Despite mortgage rates reaching 23-year highs, low inventory levels are spurring surprisingly strong competition, according to Zillow's latest market report. Depleted inventory stocks are gradually recovering, and price appreciation is slowing, but demand has remained resilient, and attractive, appropriately priced listings are moving quickly.
"With mortgage rates nearing 8% in October, the U.S. housing market continues to turn cooler, with inventory rising, and appreciation decelerating. As interest rates rose, some pent-up sellers appear to have been shaken free of waiting for rates to drop. New listings have nearly escaped the red annually and are trending out of a mortgage rate lock-induced hole," said Skylar Olsen, Zillow Chief Economist. "A record number of households in prime home-buying ages are providing buyers, despite the headwinds."
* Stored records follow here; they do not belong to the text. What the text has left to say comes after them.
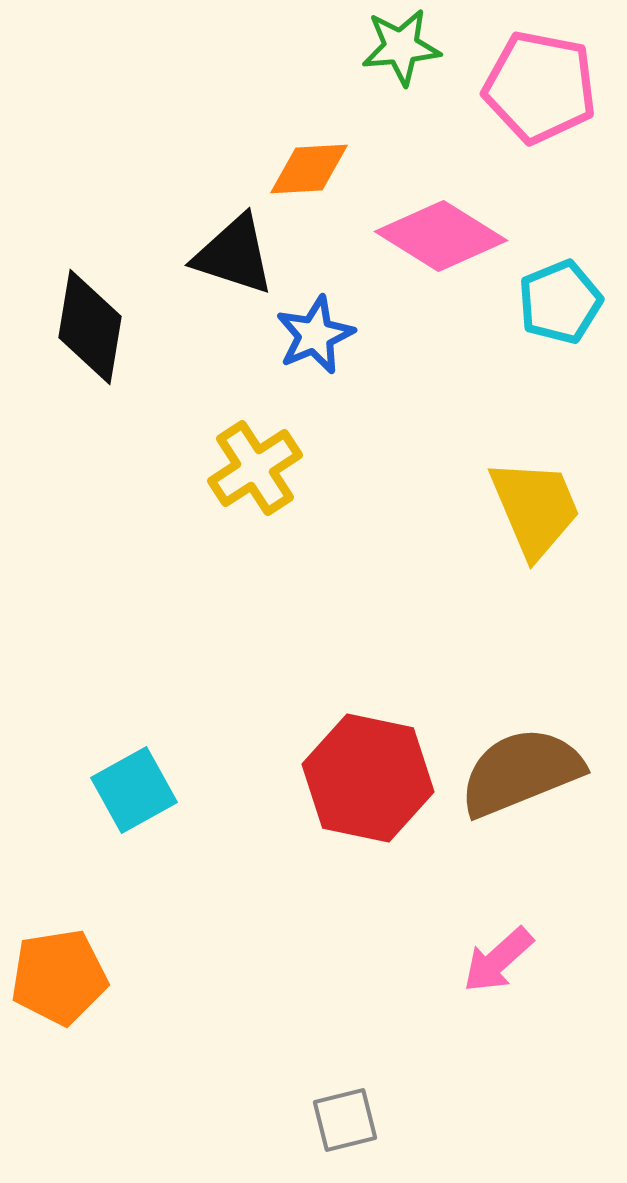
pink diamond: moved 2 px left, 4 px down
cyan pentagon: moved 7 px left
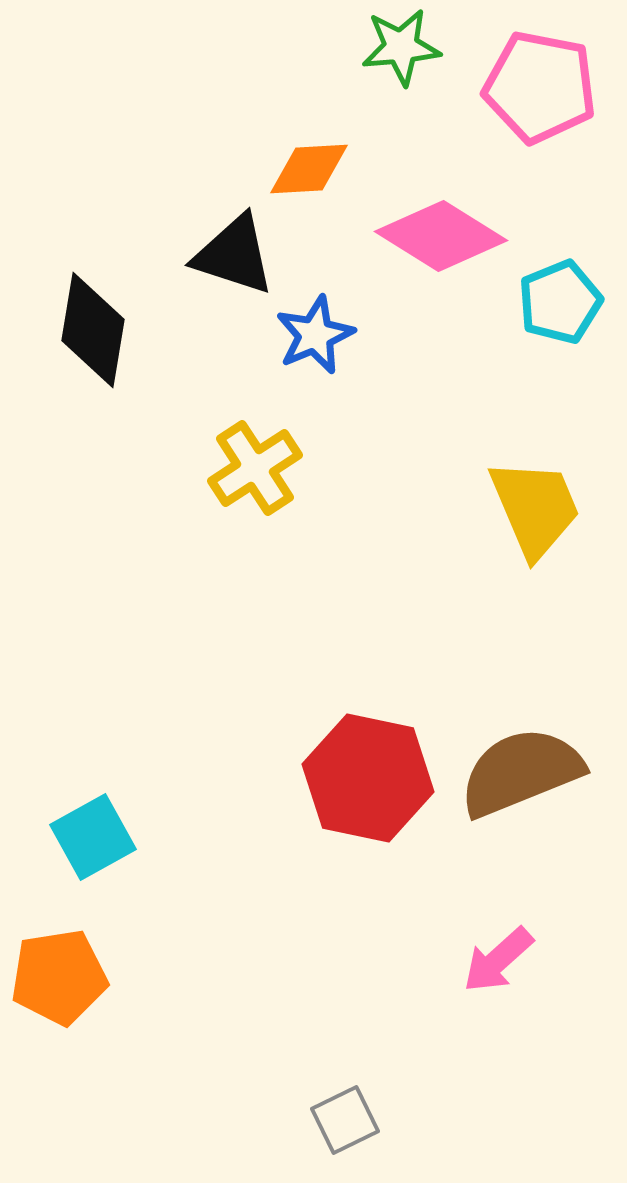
black diamond: moved 3 px right, 3 px down
cyan square: moved 41 px left, 47 px down
gray square: rotated 12 degrees counterclockwise
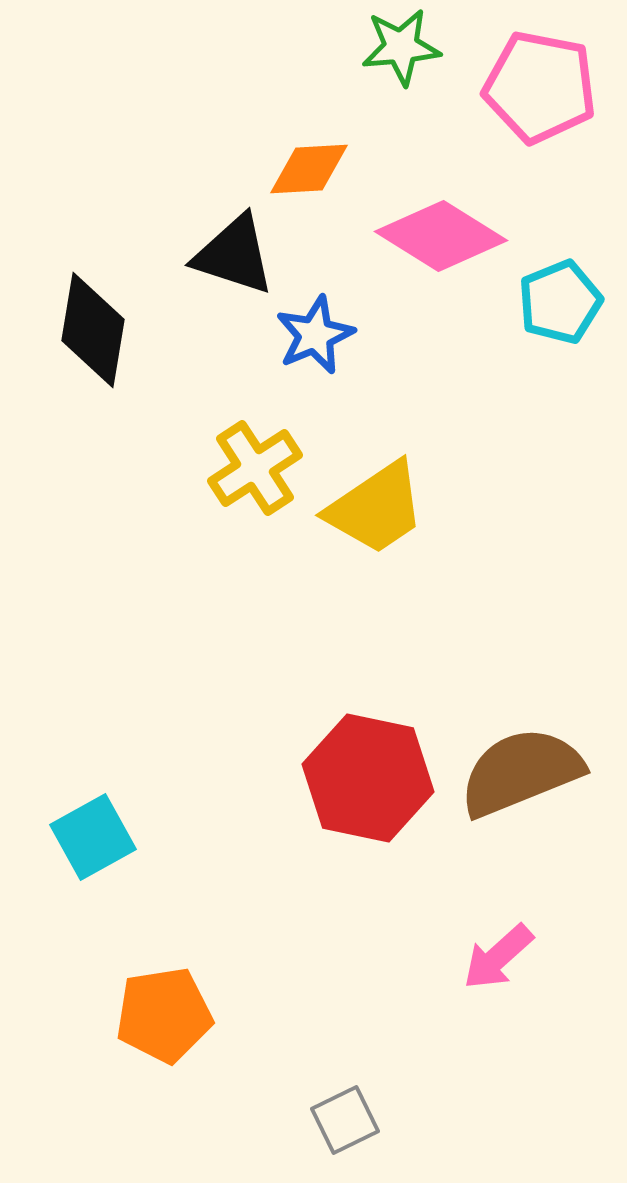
yellow trapezoid: moved 159 px left; rotated 79 degrees clockwise
pink arrow: moved 3 px up
orange pentagon: moved 105 px right, 38 px down
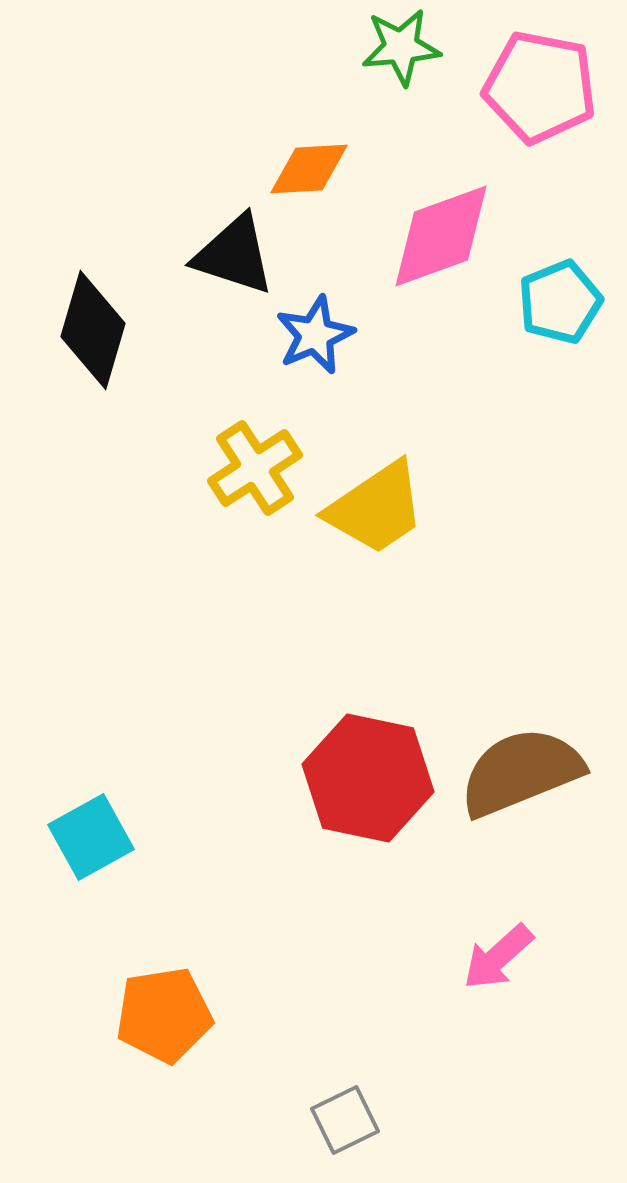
pink diamond: rotated 52 degrees counterclockwise
black diamond: rotated 7 degrees clockwise
cyan square: moved 2 px left
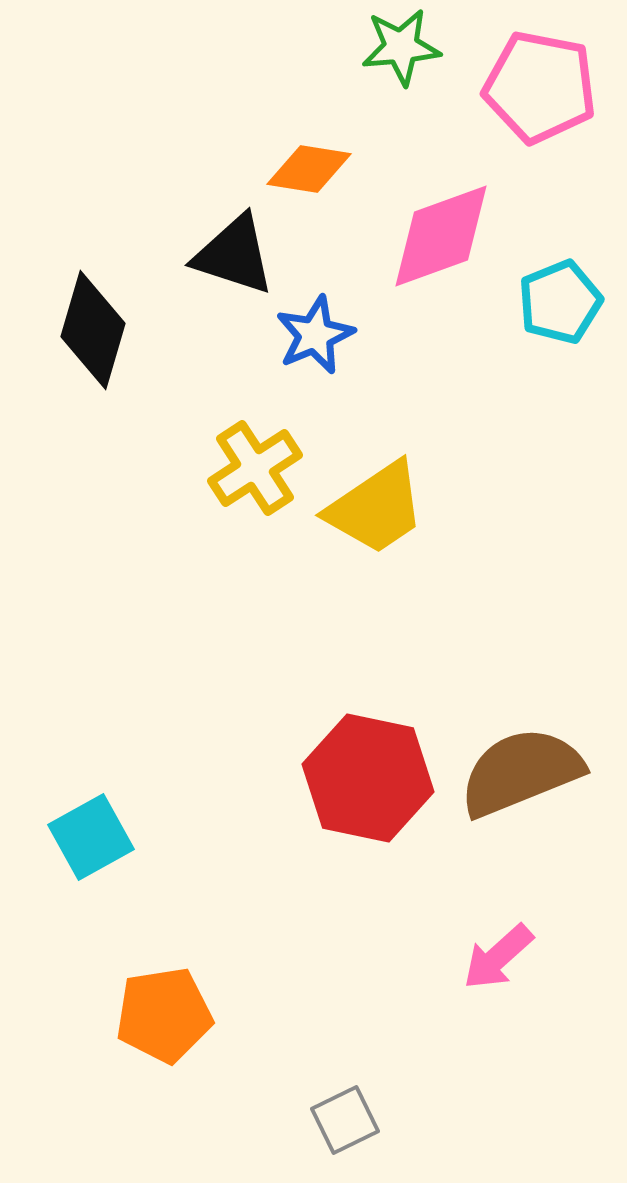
orange diamond: rotated 12 degrees clockwise
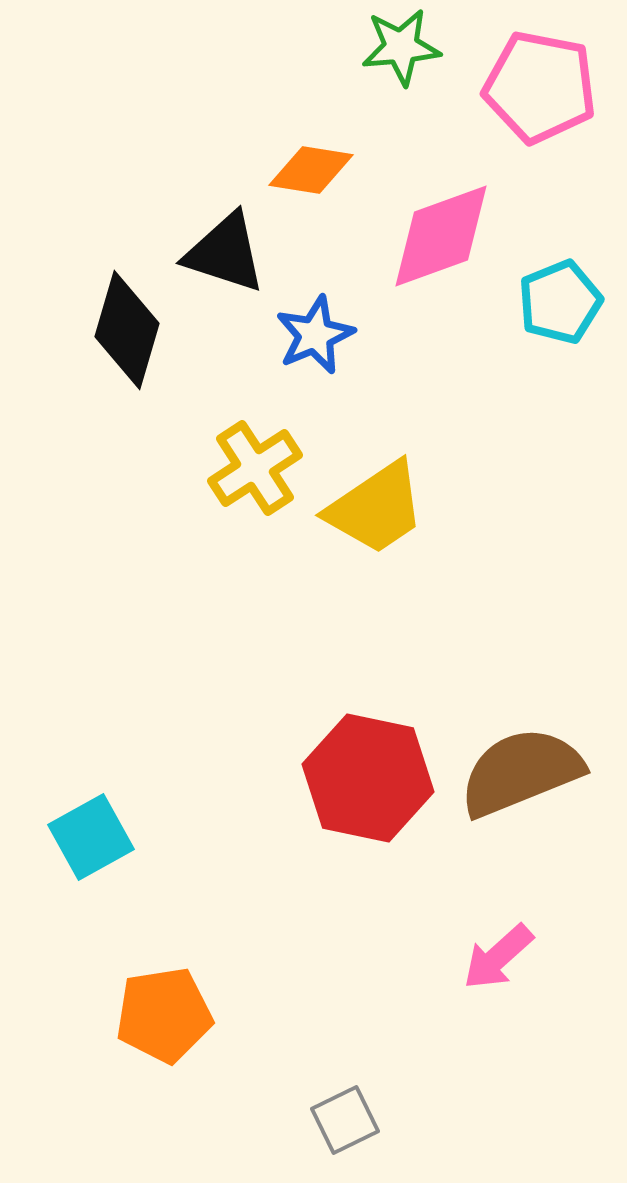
orange diamond: moved 2 px right, 1 px down
black triangle: moved 9 px left, 2 px up
black diamond: moved 34 px right
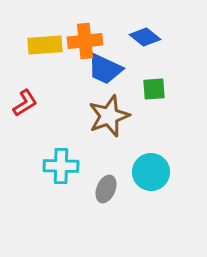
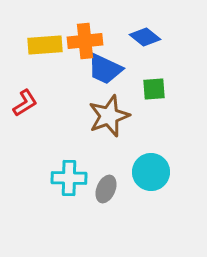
cyan cross: moved 8 px right, 12 px down
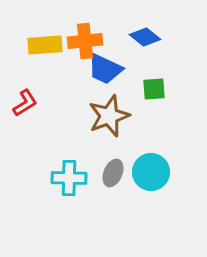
gray ellipse: moved 7 px right, 16 px up
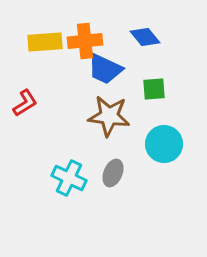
blue diamond: rotated 12 degrees clockwise
yellow rectangle: moved 3 px up
brown star: rotated 27 degrees clockwise
cyan circle: moved 13 px right, 28 px up
cyan cross: rotated 24 degrees clockwise
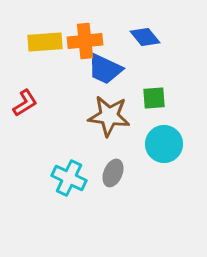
green square: moved 9 px down
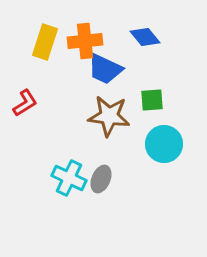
yellow rectangle: rotated 68 degrees counterclockwise
green square: moved 2 px left, 2 px down
gray ellipse: moved 12 px left, 6 px down
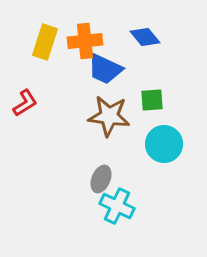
cyan cross: moved 48 px right, 28 px down
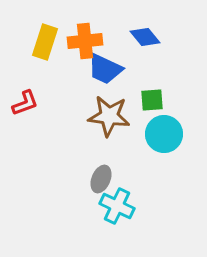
red L-shape: rotated 12 degrees clockwise
cyan circle: moved 10 px up
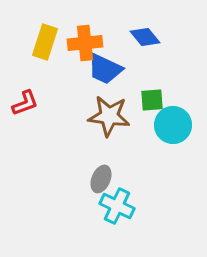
orange cross: moved 2 px down
cyan circle: moved 9 px right, 9 px up
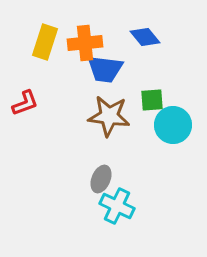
blue trapezoid: rotated 18 degrees counterclockwise
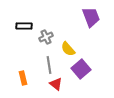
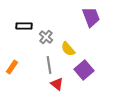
gray cross: rotated 24 degrees counterclockwise
purple square: moved 3 px right, 1 px down
orange rectangle: moved 11 px left, 11 px up; rotated 48 degrees clockwise
red triangle: moved 1 px right
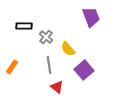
red triangle: moved 3 px down
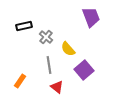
black rectangle: rotated 14 degrees counterclockwise
orange rectangle: moved 8 px right, 14 px down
- Home values fell in October in most large markets, led by Austin (-1.5%), Minneapolis (-1%), and New Orleans (-1%).
- Home values continue to rise month over month in only 10 of the 50 largest U.S. metro areas. Miami leads the way (+0.5%), followed by San Jose (+0.4%) and San Diego (+0.2%).
- On an annual basis, home values are up in 34 of the 50 largest markets. That’s up from 32 markets that had seen annual home value gains as of September.
- Home values are up the most since last October in Hartford (+11.4%), Milwaukee (+8.5%), Providence (+7%), and Boston (+6.8%).
- Austin (-9.2%) and New Orleans (-9%) have seen the biggest home value drops over the past year.
The key number for any potential buyer or seller is the mortgage rate, which marched skyward through October and finished the month near 8%. Rate hikes pushed monthly payments on a typical U.S. home up by more than 4% from September to October. At $1,991, monthly payments are up almost 10% compared to last October and have nearly doubled in two years.
The Zillow Home Value Index puts the typical U.S. home value at $347,972, up 2.3% from last year. A 0.3% monthly decline in values in October is a tad steeper than the 0.1% dip from August to September and shows a slightly faster deceleration than pre-pandemic norms.
Home values fell in October in 40 of the top 50 markets, with the largest declines in Austin (-1.5%), Minneapolis (-1%), and New Orleans (-1%). The largest monthly growth was in sunny (and costly) Miami (0.5%), San Jose (0.4%), and San Diego (0.2%).
Annual appreciation is strongest in Hartford (11.4%), Milwaukee (8.5%), Providence (7%), and Boston (6.8%), all metros that avoided extreme early-pandemic growth spurts.
Inventory is still depleted, but it is slowly recovering.
New listings fell nearly 5% from September, a smaller drop than would be expected seasonally. But levels were still the lowest to hit the market in any October recorded by Zillow since 2018.
Despite this, the longstanding deficit in new listings is generally shrinking as some sellers accept that high rates are sticking around. A shortfall of only 1.2% from the year prior is the smallest since May 2022, and a deficit of 19% compared to pre-pandemic levels is much improved from a trough of -35% in April.
There were still a massive 39% fewer homes for sale in October than pre-pandemic norms, but that's an improvement over the 46% deficit in May. Total inventory climbed 2.6% nationally from September to October—a result of fewer sales and an unexpectedly small September dropoff in new listings.
As sellers come to grips with higher-for-longer mortgage rate expectations, "rate lock" is likely to ease a bit and encourage sales—about 70% of sellers turn around and buy. Seasonally adjusted sales counts, down 31% in July from normal levels, are now improved to down 26% in October.
Competition is easing but remains tight for attractive listings.
Rising rates and recovering inventory translate to fewer buyers in bidding wars and more sellers cutting list prices. In October, 25.2% of sellers cut their list price, up from 23.9% in September. The share of sales that closed higher than the list price fell from almost 37% in August to 34% in September, but that's still well above pre-pandemic norms of the low- to mid-20s.
Overall, attractive listings are still moving fast. Listings that sold in October typically did so in 16 days—one day longer than in September, but two days faster than last year and two weeks faster than in 2019.
Total inventory is climbing, likely a result of fewer sales taking homes off of the market.
- Despite fewer homes newly listed for sale, total inventory climbed 2.6% nationally.
- Newly pending sales fell 3.3% from September to October.
- Inventory rose month over month in 42 of the 50 largest markets, none more so than Phoenix (+9%), Miami (+8.5%) and Tampa (+8.3%).
- Inventory fell the most from October in Seattle (-6.6%), Portland (-3.1%), Austin (-2.4%) and San Jose (-1.6%).
- Sales activity is rising fastest in Memphis (+9.4% month over month), Atlanta (+5.8%) and the New York City metro area (+5.3%).
- Sales slowed the most in New Orleans (-14% month over month), Seattle (-12.1%) and Sacramento (-11.8%).